Boeing and Spirit AeroSystems have agreed to revised terms on Boeing 737 and 787 work the supplier is doing that is slated to net Spirit about $190 million in additional sales through 2033.
The memorandum of understanding (MOU), signed Oct. 12 and made public Oct. 18, boosts 787 shipset prices for 421 units starting with line no. 1164 and reduces 737 pricing from 2026 through 2033. Spirit calculates the changes will boost sales by $455 million through 2025, but reduce sales $265 million from 2026-2033, it said in a regulatory filing.
The deal also provides Spirit funding “for tooling and capital through 2025 for certain planned and potential 737 and 787 rate increases,” the company said.

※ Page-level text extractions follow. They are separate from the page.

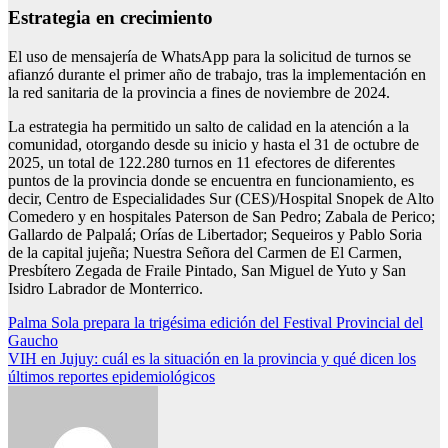
Estrategia en crecimiento
El uso de mensajería de WhatsApp para la solicitud de turnos se
afianzó durante el primer año de trabajo, tras la implementación en
la red sanitaria de la provincia a fines de noviembre de 2024.
La estrategia ha permitido un salto de calidad en la atención a la
comunidad, otorgando desde su inicio y hasta el 31 de octubre de
2025, un total de 122.280 turnos en 11 efectores de diferentes
puntos de la provincia donde se encuentra en funcionamiento, es
decir, Centro de Especialidades Sur (CES)/Hospital Snopek de Alto
Comedero y en hospitales Paterson de San Pedro; Zabala de Perico;
Gallardo de Palpalá; Orías de Libertador; Sequeiros y Pablo Soria
de la capital jujeña; Nuestra Señora del Carmen de El Carmen,
Presbítero Zegada de Fraile Pintado, San Miguel de Yuto y San
Isidro Labrador de Monterrico.
Navegación
Palma Sola prepara la trigésima edición del Festival Provincial del
Gaucho
de
VIH en Jujuy: cuál es la situación en la provincia y qué dicen los
entradas
últimos reportes epidemiológicos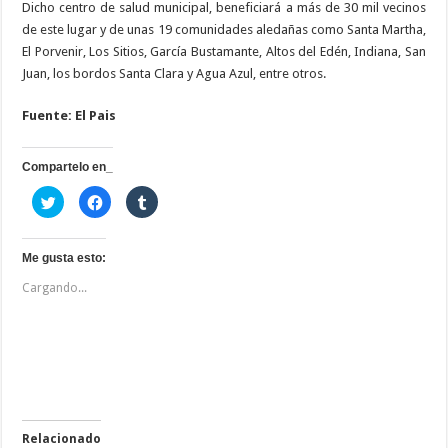
Dicho centro de salud muni­cipal, beneficiará a más de 30 mil vecinos
de este lugar y de unas 19 comunidades aledañas como Santa Martha,
El Porvenir, Los Si­tios, García Bustamante, Altos del Edén, Indiana, San
Juan, los bor­dos Santa Clara y Agua Azul, en­tre otros.
Fuente: El Pais
Compartelo en_
H
H
H
a
a
a
z
z
z
c
c
c
l
l
l
i
i
i
Me gusta esto:
c
c
c
p
p
p
Cargando...
a
a
a
r
r
r
a
a
a
c
c
c
o
o
o
m
m
m
p
p
p
a
a
a
r
r
r
t
t
t
i
i
i
r
r
r
e
e
e
Relacionado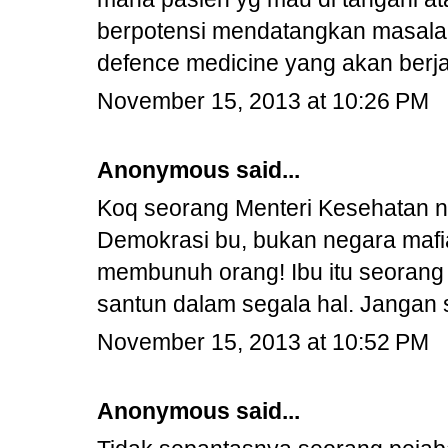
berpotensi mendatangkan masalah
defence medicine yang akan berj
November 15, 2013 at 10:26 PM
Anonymous said...
Koq seorang Menteri Kesehatan n
Demokrasi bu, bukan negara mafi
membunuh orang! Ibu itu seorang 
santun dalam segala hal. Jangan 
November 15, 2013 at 10:52 PM
Anonymous said...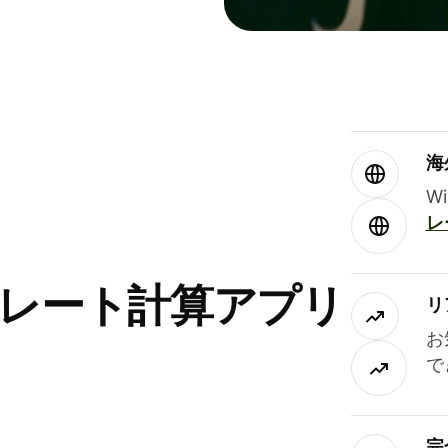
海
W
レ
替レート計算アプリ
リ
お
で
完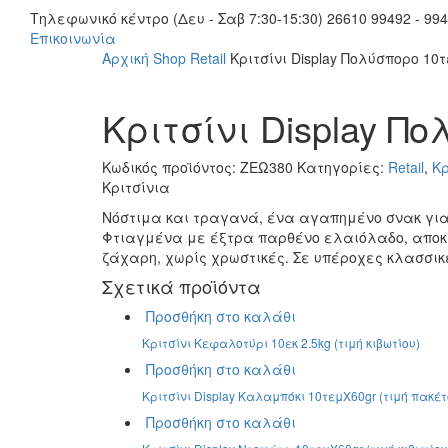
Τηλεφωνικό κέντρο (Δευ - Σαβ 7:30-15:30)
26610 99492 - 994
Επικοινωνία
Αρχική
Shop
Retail
Κριτσίνι Display Πολύσπορο 10
Κριτσίνι Display Π
Κωδικός προϊόντος:
ΖΕΩ380
Κατηγορίες:
Retail
,
Κρ
Κριτσίνια
Νόστιμα και τραγανά, ένα αγαπημένο σνακ για 
Φτιαγμένα με έξτρα παρθένο ελαιόλαδο, αποκλε
ζάχαρη, χωρίς χρωστικές. Σε υπέροχες κλασσικέ
Σχετικά προϊόντα
Προσθήκη στο καλάθι
Κριτσίνι Κεφαλοτύρι 10εκ 2.5kg (τιμή κιβωτίου)
Προσθήκη στο καλάθι
Κριτσίνι Display Καλαμπόκι 10τεμΧ60gr (τιμή πακέτ
Προσθήκη στο καλάθι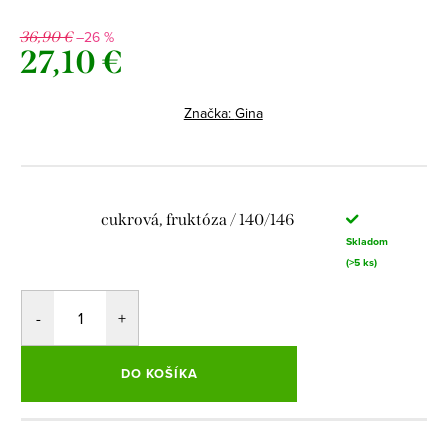
–26 %
36,90 €
27,10 €
Jednotková
cena:
Značka:
Gina
cukrová, fruktóza / 140/146
Skladom
(>5 ks)
DO KOŠÍKA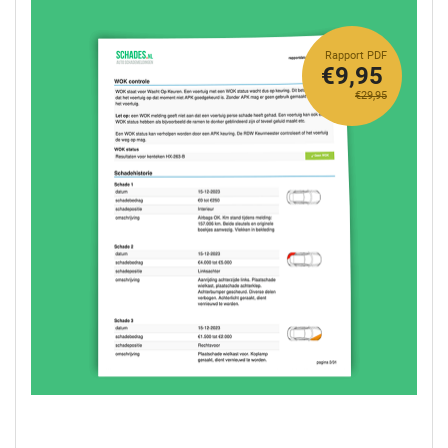
Rapport PDF
€9,95
€29,95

Boeing will make the first payment of about $100 million within 10 business days of finalizing the MOU. The tooling includes materials for the 737-10 to support demand for the model. Boeing’s backlog of 4,420 737 MAXs includes 962 orders for the yet-to-be-certified 737-10.
The parties have agreed to hammer out the final details by Nov. 17.
“Our collective teams will focus on further generating supply chain performance and resiliency,” Spirit President and CEO Patrick Shanahan said. “This united effort to synchronize our production systems will enable greater market responsiveness and delivery assurance.”
Boeing in a statement called the deal “a mutually beneficial agreement” with its key airframe supplier that will “enhance operational stability in our production system and help us deliver on our customer commitments.”
The deal was struck 10 days after Shanahan, a former Boeing executive, was tapped from Spirit’s board to take over for Tom Gentile as Spirit AeroSystems Interim President and CEO. Getting a new, financially friendly deal done with Boeing was one of Shanahan’s top short-term priorities, according to analysts. With the framework of a deal in place, he can focus on the supplier’s nagging shop-floor execution problems that have hampered the 737 and 787 programs.
“While Spirit has conceded pricing on the 737 program from 2026, the $455 million adjustment on the 787 is a big plus,” Vertical Research Partners analyst Robert Stallard wrote in an investor note. “The company has never made money on this program, and that situation wasn’t going to change even as Boeing ramps back to 10/month. The additional Boeing financing and extended repayment dates will also be welcome, as the preliminary [third quarter] results show that Spirit is in very bad financial shape.”
Spirit’s filing provided a sneak peek at its 2023 third quarter results. Revenues are expected to come in at about $1.4 billion with a net loss of $50-60 million.